Barınma sorununun hızla büyümesi, emlak piyasasındaki dengeleri sarsarken, paylaşımlı evler gibi geçici çözümler giderek daha yaygın hale geliyor. Ancak bu süreçte güvenlik ve yaşam kalitesi gibi önemli unsurlar göz ardı edilmemeli.
Paylaşımlı Evler ve Fiyatlar
Hürriyet Gazetesindeki habere göre, İstanbul'daki emlak ilanları incelendiğinde, birçok ev sahibinin her bir odaya birkaç ranza koyarak faturalar dahil kira bedellerini belirttiği görülüyor. Örneğin, Bayrampaşa'daki bir ilanda, 6 ila 10 kişilik odalarda kişi başı kira bedeli 2.500 TL olarak belirtiliyor. Güngören'de bir ev sahibi, aynı evde yaşadığı ve kullanmadığı odayı iki kişiye kiralayacağını, kişi başı 8.000 TL talep ettiğini belirtiyor.
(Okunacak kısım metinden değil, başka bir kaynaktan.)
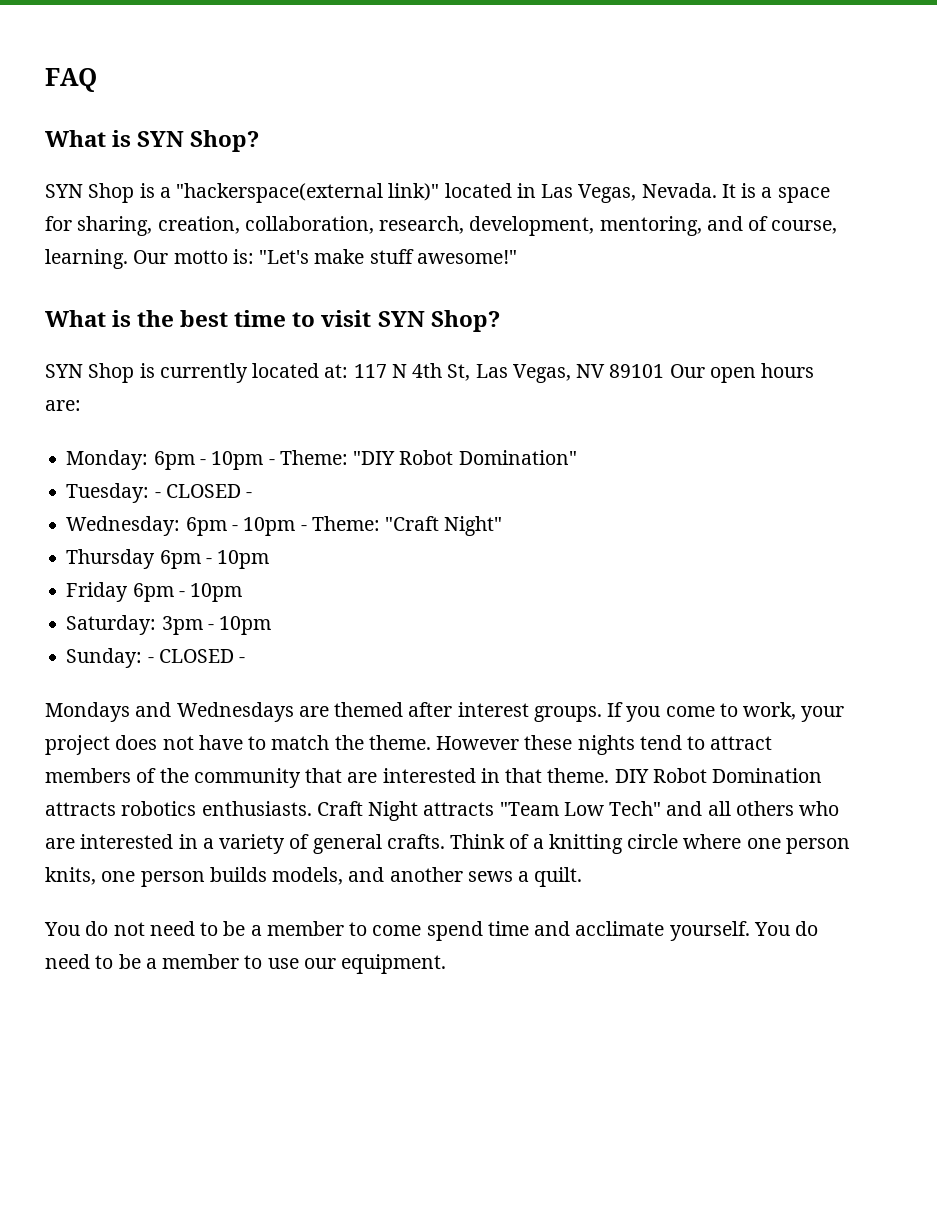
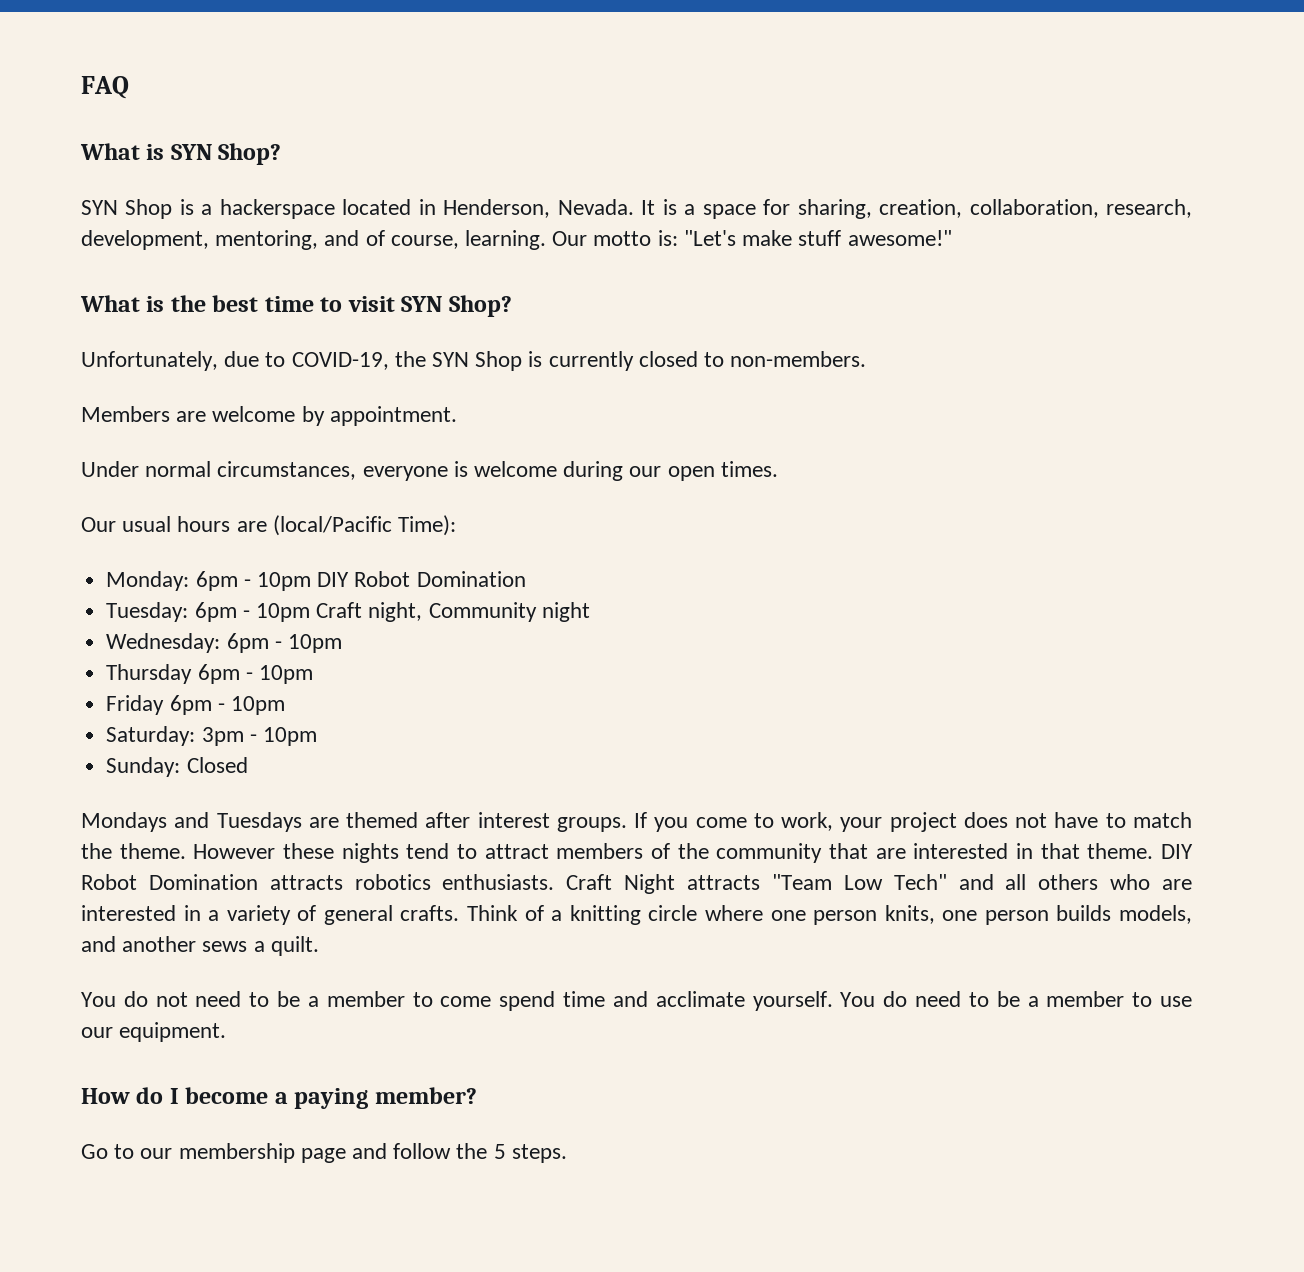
[176,183,637,203] "hackerspace(external link)" located in Las Vegas, -> [219,199,551,219] hackerspace located in Henderson,
[45,363,815,383] [45,400,81,411] [66,450,577,470] [66,483,253,503] SYN Shop is currently located at: 117 N 4th St, Las Vegas, NV 89101 Our open hours are: // Monday: 6pm - 10pm - Theme: "DIY Robot Domination" // Tuesday: - CLOSED - -> [81,351,867,371] [81,406,457,426] [81,461,778,481] [81,515,457,536] [106,571,526,591] [106,602,590,622] Unfortunately, due to COVID-19, the SYN Shop is currently closed to non-members. // Members are welcome by appointment. // Under normal circumstances, everyone is welcome during our open times. // Our usual hours are (local/Pacific Time): // Monday: 6pm - 10pm DIY Robot Domination // Tuesday: 6pm - 10pm Craft night, Community night
[300,516,503,536] - Theme: "Craft Night" -> (342, 643) none
[147,649,246,663] - CLOSED - -> [186,757,248,773] Closed
[176,702,294,722] Wednesdays -> [216,812,302,832] Tuesdays
(447, 964) none -> [81,1087,477,1109] [81,1143,567,1163] // How do I become a paying member? // Go to our membership page and follow the 5 steps.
Esenyurt’taki başka bir ilanda ise ev sahibi evde yaşamıyor ve kişi başı kira bedeli 5.000 TL olan iki ve dört kişilik oda seçenekleri sunuyor.Güvenlik Endişeleri Yükseliyor
İstanbul Emlakçılar Odası Başkanı Nizamettin Aşa, bu tür paylaşımlı yaşam modellerinin ciddi güvenlik sorunlarını beraberinde getirdiğini belirterek, “Kiracılar, kiminle aynı odayı paylaştıklarını bile bilmiyorlar. Ev sahipleri ise kısa sürede daha fazla kazanç elde etmek adına bu duruma göz yumuyor. Kısa dönem kiralamalar için yasal izin belgesi zorunlu olmasına rağmen, uzun dönem kiralamalarda bu tarz işlemler denetlenemiyor. Hem ev sahiplerinin hem de kiracıların çok dikkatli olması gerekiyor,” dedi.Barınma Krizine Çözüm Arayışları
Artan kira fiyatları, ev sahiplerini ve kiracıları alternatif çözümler aramaya itiyor. Paylaşımlı odalar ve ranza düzenlemeleri, kısa vadede bir çözüm gibi görünse de, uzun vadede barınma sorununun daha karmaşık bir hale gelmesine yol açabilir. Güvenlik endişeleri ve denetimsizlik, bu modelin sürdürülebilirliği konusunda soru işaretleri yaratıyor.Barınma sorununun hızla büyümesi, emlak piyasasındaki dengeleri sarsarken, paylaşımlı evler gibi geçici çözümler giderek daha yaygın hale geliyor. Ancak bu süreçte güvenlik ve yaşam kalitesi gibi önemli unsurlar göz ardı edilmemeli.